Reflections And Lessons From The New Zealand Christchurch Mosque Attacks

by Yousuf Ali

Those of us in the United States on the night of Thursday, March 14 went to bed with some very tragic news which only got worse when we woke up. Two mosques in New Zealand were attacked in an apparent Islamophobic and white supremacist attack on Friday prayers in New Zealand.

By the next morning, 49 people were killed, and several days later we still haven’t verified the total number and all of their nationalities and identities.

Needless to say, this was a very busy and trying time for Muslims worldwide with many including myself performing salat al janazah al-ghaib (the funeral prayer in absentia) after Friday Prayers. In response, there has been a considerable discussion amongst Muslims about how to defend themselves against such incidents in the future.

In addition to the obvious condemnations, Muslim leaders have been contemplating how to best protect themselves and their places of worship. Naturally, there was an increased police presence at most if not all mosques in the states to prevent any copycat or coordinated attacks.

Beyond this, many Muslims have suggested that they arm and train some of their attendees to ask as security in case of such an attack. Without any doubt, there is definitely a place for self-defense from a community which is consistently under attack. At the same time, the best way to make both Muslims and society safe are to disarm those who intend them harm.

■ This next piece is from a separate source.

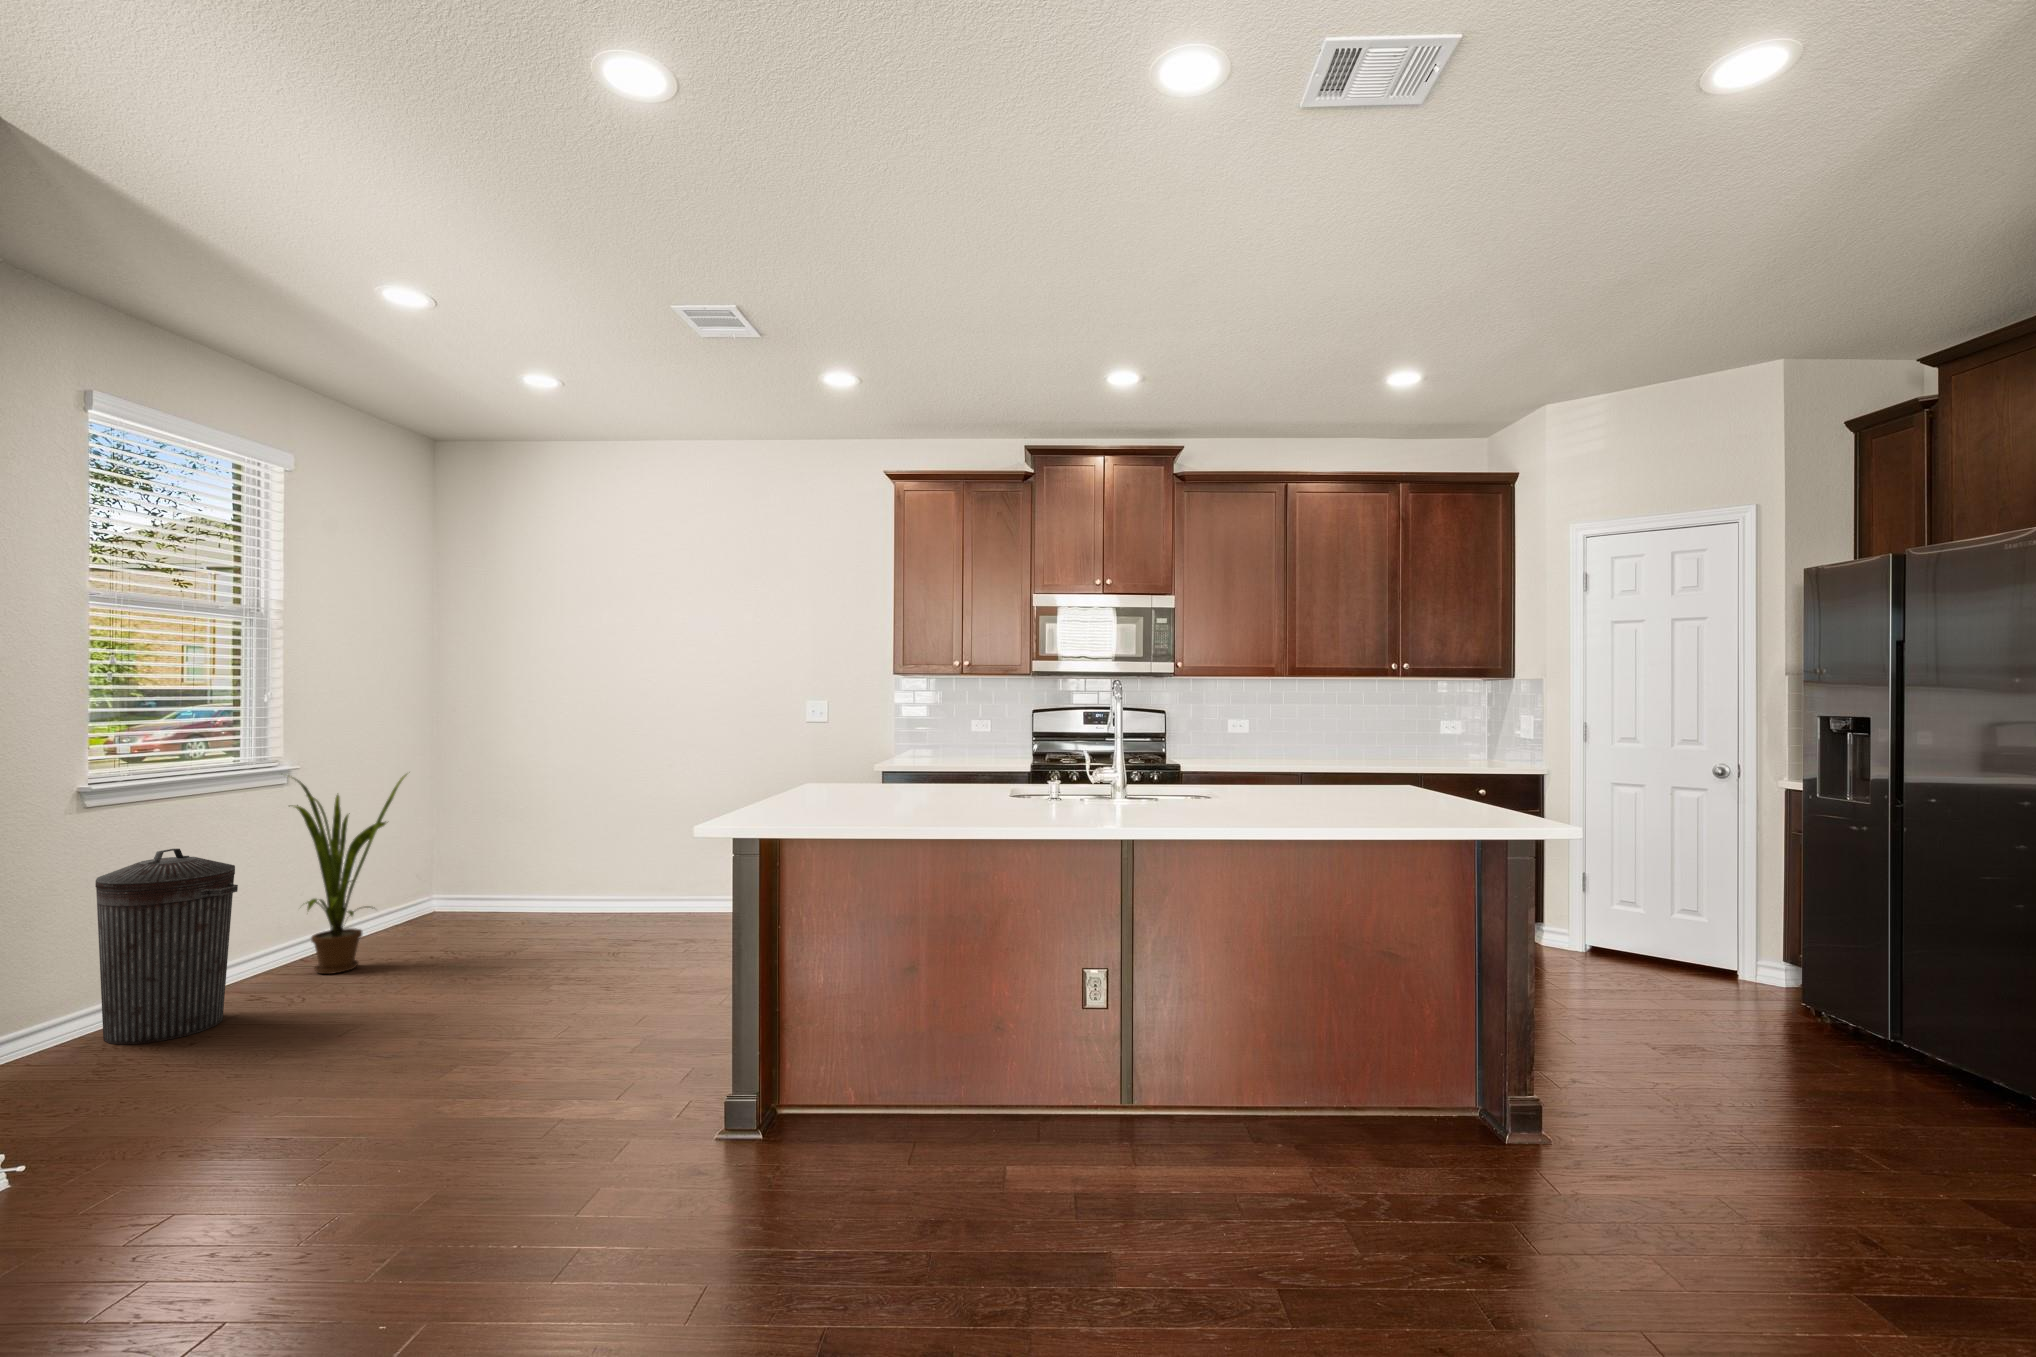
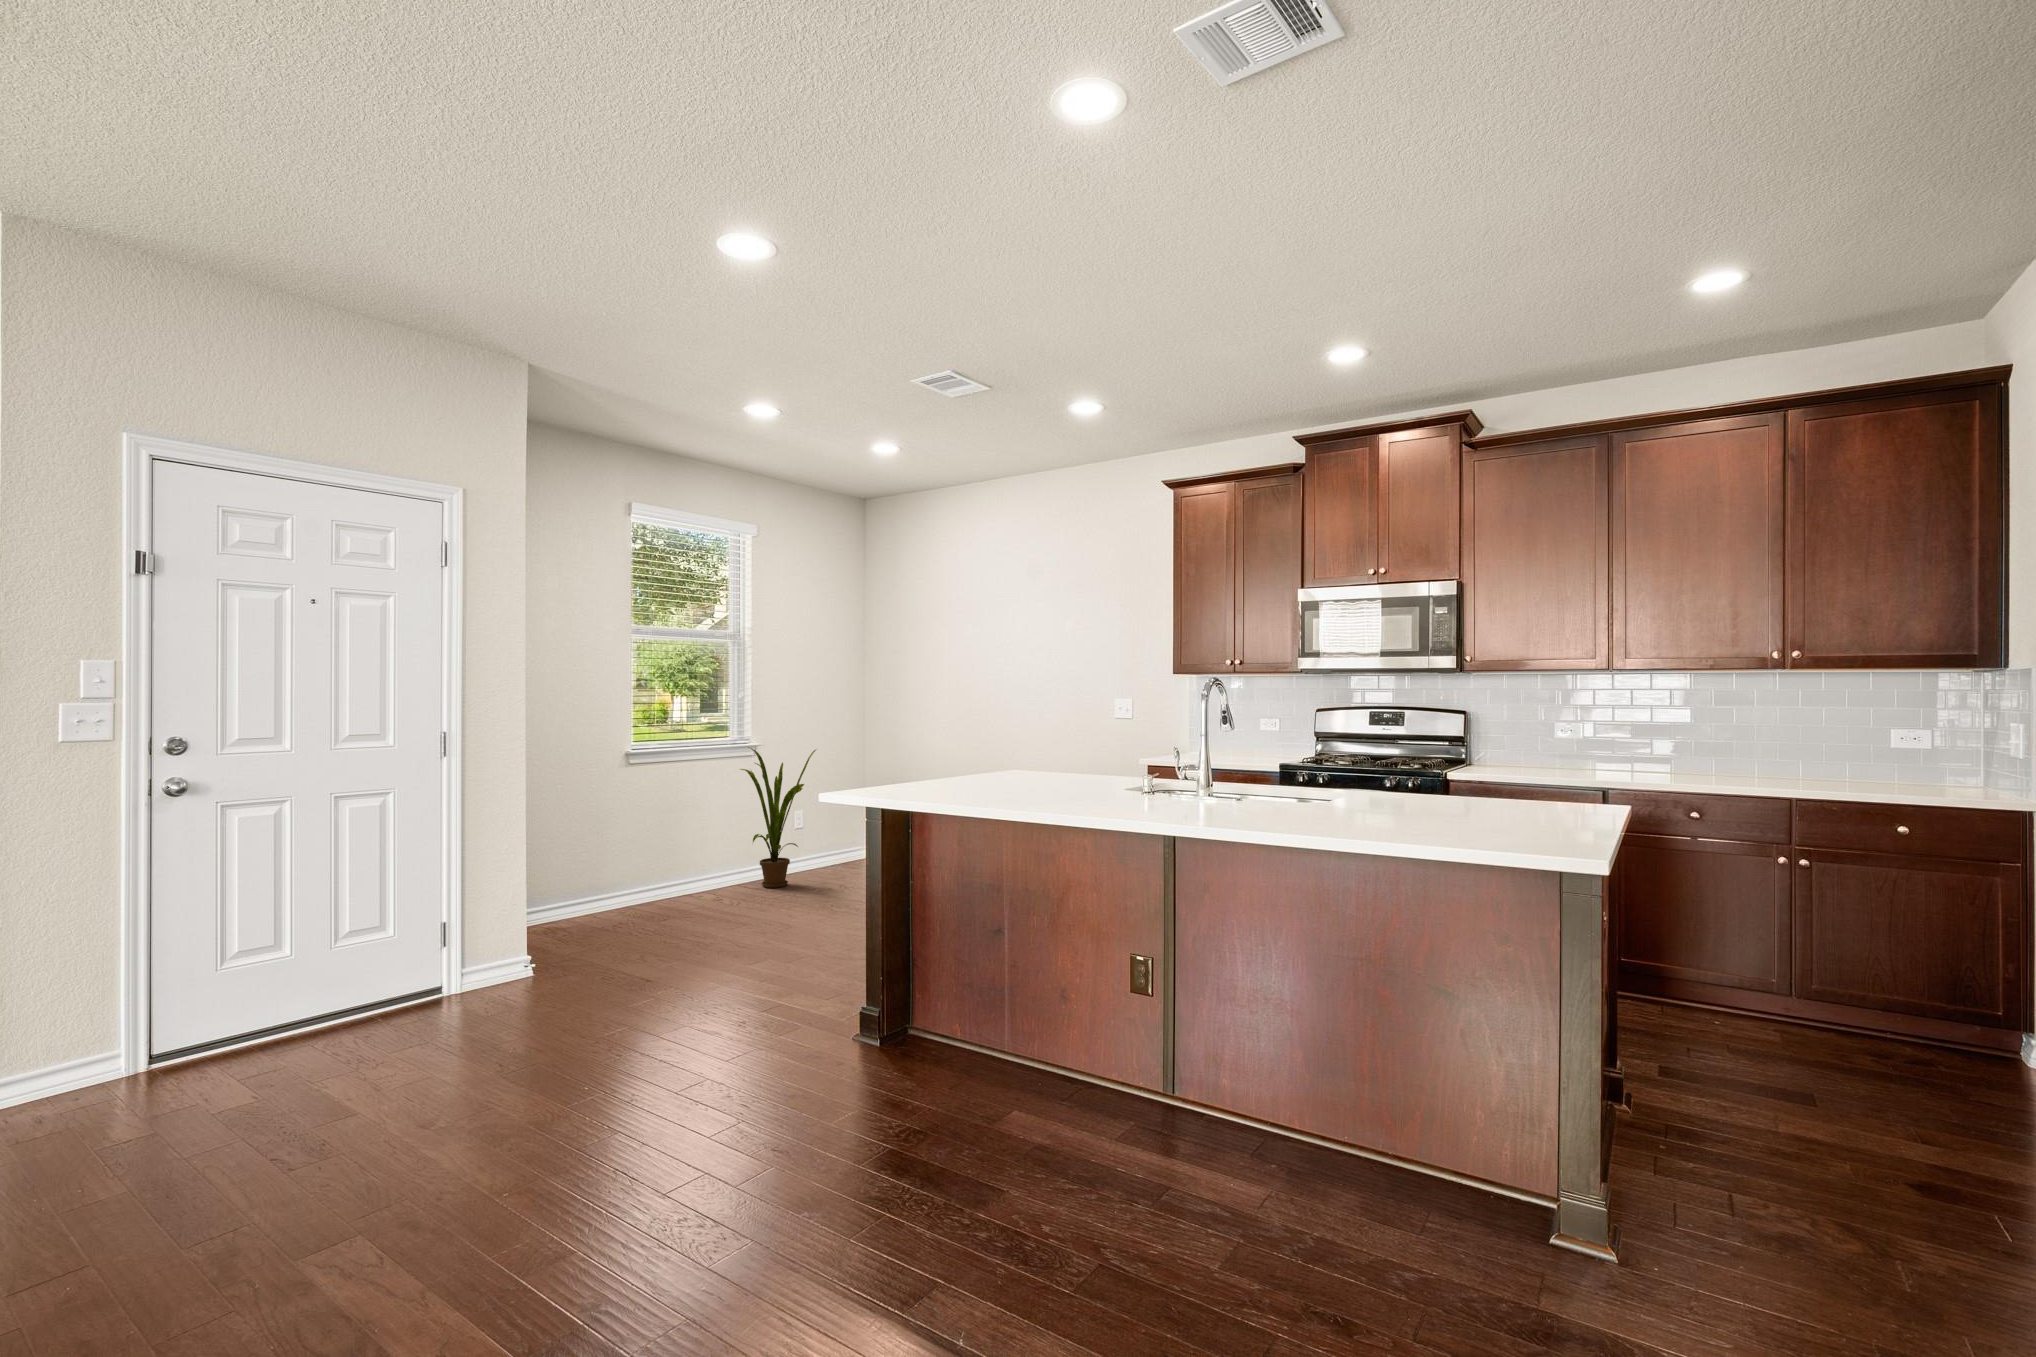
trash can: present [95,849,238,1044] -> none [627,793,698,914]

As it stands, the nearly dogmatic commitment of some members of western societies, especially the United States, to the idea that every person by default has a right to the most deadly weapons enables the most dangerous and hateful individuals. Those suggesting that individuals have to be ready to fight or kill their potential assailants in order to be safe may only end up compounding the problem by creating a society of people who are constantly on edge. Additionally, we must dispense with the false narrative that such tragedies are somehow the fault of Muslims or their religion.

Despite the overwhelming support from world leaders, some individuals disgraced themselves in their response to the idea of 50 Muslims being killed. Thankfully, the prime minister of New Zealand Jacinda Ardern was unequivocal in her opposition to the attack and even took measure to limit the sale of assault weapons in her country within days.

However, some responses revealed a far uglier side of society. In particular, one Australian, the country from which the suspect is, senator Fraser Anning released a statement suggesting that Muslim immigration was to blame and that Muslims were mostly aggressors and rarely victims. Within a day of that statement, an Australian teenager egged him on the face.

To that, I simply say Fraser Anning may have been the victim today, but he has spent the past 20 years demonizing Muslims facilitating a climate in which tragedies such as the one we saw in New Zealand are possible. If he wants such behavior to stop, he should look inwards and show a genuine capacity to change before getting any sympathy. On a serious note, Anning is probably expressing a sentiment which many in society share but have the better sense to say, and that is sufficient reason to remain vigilant.

Without any doubt, the New Zealand Massacre was a tragedy from which we all have a lot to learn. For Muslims, they must be sure not to be naive about the threat to their safety posed by members of the society.

We should still continue our outreach efforts to those sympathetic to us and win over those who are persuadable. At the same time, there are some people with a visceral hatred of us and our religion who will always exist.

While we may not convince them otherwise, we should make sure to highlight the reality of this threat and do our best to disarm them, thereby preventing attacks like these on Muslims and other people whom they hate. These are some productive steps that can be taken to reduce the likelihood of such tragedies.